A paragraph from an ebook matches if it contains all the search phrases. Those matching paragraphs will be output. Groups of matching paragraphs will be given book title and chapter headings so that they can be located in the book.
Search phrases are case-insensitive. A phrase can be a single word or a string
of several words in quotes. E.g. 'suddenly vanish away'. The width of the
spacing between words is ignored.
A phrase may also be a
regular expression
pattern. This is good when looking for alternatives. The pattern 'beamish|uffish'
will find paragraphs containing either "beamish" or "uffish".
Epubfind understands the inner structure of EPUB files, so it does a better job of finding text than similar tools.
Let's look for some of the weird words in The Hunting of the Snark (since it
is in verse, we will use the --no-wrap output option):
epubfind --no-wrap snark.epub 'beamish|uffish|galumphing|outgrabe'
The output.
----------------------------------------------------------------------
The Hunting of the Snark: An Agony in Eight Fits
snark.epub
----------------------------------------------------------------------
- - - - - - - - - - - - - - - - - - - - - - - - - - - - - - - - - - -
Fit the Third
THE BAKER’S TALE
- - - - - - - - - - - - - - - - - - - - - - - - - - - - - - - - - - -
“‘But oh, beamish nephew, beware of the day,
If your Snark be a Boojum! For then
You will softly and suddenly vanish away,
And never be met with again!’
- - - - - - - - - - - - - - - - - - - - - - - - - - - - - - - - - - -
Fit the fourth
THE HUNTING
- - - - - - - - - - - - - - - - - - - - - - - - - - - - - - - - - - -
The Bellman looked uffish, and wrinkled his brow.

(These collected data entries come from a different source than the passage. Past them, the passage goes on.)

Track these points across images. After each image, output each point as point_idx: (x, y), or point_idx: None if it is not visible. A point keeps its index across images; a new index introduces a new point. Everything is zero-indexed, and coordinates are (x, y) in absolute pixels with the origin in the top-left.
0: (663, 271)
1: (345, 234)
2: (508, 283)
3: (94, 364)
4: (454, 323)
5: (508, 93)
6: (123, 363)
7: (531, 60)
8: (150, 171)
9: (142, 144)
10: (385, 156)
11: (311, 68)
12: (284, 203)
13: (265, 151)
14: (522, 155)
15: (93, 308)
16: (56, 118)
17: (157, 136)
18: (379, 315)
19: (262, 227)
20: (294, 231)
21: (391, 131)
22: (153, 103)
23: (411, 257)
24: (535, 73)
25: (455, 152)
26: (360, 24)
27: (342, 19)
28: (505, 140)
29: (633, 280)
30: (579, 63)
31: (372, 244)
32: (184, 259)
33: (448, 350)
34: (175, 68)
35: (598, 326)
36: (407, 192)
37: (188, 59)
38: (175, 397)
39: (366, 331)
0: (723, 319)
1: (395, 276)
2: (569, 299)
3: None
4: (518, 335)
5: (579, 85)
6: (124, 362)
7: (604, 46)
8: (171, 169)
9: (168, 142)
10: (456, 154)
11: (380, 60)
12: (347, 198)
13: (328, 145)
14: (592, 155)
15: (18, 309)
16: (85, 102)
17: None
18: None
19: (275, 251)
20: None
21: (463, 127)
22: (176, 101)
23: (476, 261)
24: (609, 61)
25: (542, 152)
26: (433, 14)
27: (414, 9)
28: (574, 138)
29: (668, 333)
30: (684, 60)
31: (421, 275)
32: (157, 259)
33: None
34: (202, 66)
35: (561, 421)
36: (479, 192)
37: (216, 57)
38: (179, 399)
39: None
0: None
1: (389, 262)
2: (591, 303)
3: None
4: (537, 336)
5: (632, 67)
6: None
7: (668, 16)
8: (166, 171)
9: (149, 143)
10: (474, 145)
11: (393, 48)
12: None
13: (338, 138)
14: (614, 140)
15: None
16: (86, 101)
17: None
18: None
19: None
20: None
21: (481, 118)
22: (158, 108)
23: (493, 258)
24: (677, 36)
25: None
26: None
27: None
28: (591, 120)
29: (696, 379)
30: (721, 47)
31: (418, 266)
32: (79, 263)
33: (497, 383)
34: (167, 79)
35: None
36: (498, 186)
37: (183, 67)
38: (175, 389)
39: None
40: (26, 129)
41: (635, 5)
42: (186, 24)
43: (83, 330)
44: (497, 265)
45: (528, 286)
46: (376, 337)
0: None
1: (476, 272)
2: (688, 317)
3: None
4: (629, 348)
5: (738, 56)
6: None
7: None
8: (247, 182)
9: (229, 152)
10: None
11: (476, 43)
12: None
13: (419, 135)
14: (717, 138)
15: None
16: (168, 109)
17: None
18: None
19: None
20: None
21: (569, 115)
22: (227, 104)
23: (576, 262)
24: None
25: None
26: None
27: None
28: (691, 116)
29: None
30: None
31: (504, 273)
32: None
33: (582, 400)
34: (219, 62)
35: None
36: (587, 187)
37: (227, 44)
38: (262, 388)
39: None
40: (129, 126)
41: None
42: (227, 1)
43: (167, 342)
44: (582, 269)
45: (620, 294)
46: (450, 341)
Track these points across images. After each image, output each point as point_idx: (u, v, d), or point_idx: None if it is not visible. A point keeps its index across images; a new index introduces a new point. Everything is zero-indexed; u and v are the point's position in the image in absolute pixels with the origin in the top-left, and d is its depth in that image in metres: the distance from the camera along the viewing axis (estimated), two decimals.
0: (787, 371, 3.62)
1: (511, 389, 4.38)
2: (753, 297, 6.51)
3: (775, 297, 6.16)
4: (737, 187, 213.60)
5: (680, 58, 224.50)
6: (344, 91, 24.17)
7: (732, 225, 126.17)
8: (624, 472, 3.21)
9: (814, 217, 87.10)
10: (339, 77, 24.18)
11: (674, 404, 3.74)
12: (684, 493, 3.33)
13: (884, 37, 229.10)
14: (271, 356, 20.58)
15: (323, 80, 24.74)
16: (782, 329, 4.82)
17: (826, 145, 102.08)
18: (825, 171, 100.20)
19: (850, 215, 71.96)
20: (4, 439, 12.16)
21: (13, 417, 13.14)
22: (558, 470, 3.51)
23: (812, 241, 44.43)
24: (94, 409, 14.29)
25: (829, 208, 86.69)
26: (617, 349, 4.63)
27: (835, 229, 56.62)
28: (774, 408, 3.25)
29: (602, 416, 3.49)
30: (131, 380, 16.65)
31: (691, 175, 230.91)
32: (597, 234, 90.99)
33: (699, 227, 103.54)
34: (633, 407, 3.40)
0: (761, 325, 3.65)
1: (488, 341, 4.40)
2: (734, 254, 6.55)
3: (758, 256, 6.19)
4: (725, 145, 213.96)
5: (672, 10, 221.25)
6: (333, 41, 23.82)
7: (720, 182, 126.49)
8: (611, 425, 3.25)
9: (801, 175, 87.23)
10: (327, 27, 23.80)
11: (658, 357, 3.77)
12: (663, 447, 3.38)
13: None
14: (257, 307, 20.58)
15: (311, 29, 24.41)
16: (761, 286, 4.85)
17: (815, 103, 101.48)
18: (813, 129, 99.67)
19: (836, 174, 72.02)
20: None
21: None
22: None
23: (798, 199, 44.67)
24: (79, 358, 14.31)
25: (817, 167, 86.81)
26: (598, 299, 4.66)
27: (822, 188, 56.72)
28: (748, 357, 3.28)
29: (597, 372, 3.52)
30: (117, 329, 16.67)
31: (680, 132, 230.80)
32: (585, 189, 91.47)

“If only you’d spoken before!
It’s excessively awkward to mention it now,
With the Snark, so to speak, at the door!
The Beaver went simply galumphing about,
At seeing the Butcher so shy:
And even the Baker, though stupid and stout,
Made an effort to wink with one eye.
- - - - - - - - - - - - - - - - - - - - - - - - - - - - - - - - - - -
Fit the Fifth
THE BEAVER’S LESSON
- - - - - - - - - - - - - - - - - - - - - - - - - - - - - - - - - - -
The Beaver had counted with scrupulous care,
Attending to every word:
But it fairly lost heart, and outgrabe in despair,
When the third repetition occurred.
EPUBs are actually ZIP files containing directories of XHTML text files. This script unzips and opens those XHTML files, uses the lxml XHTML processing package to extract heading and paragraph text, removes word wrapping from the paragraphs, then searches them with a regular expression derived from the search phrase.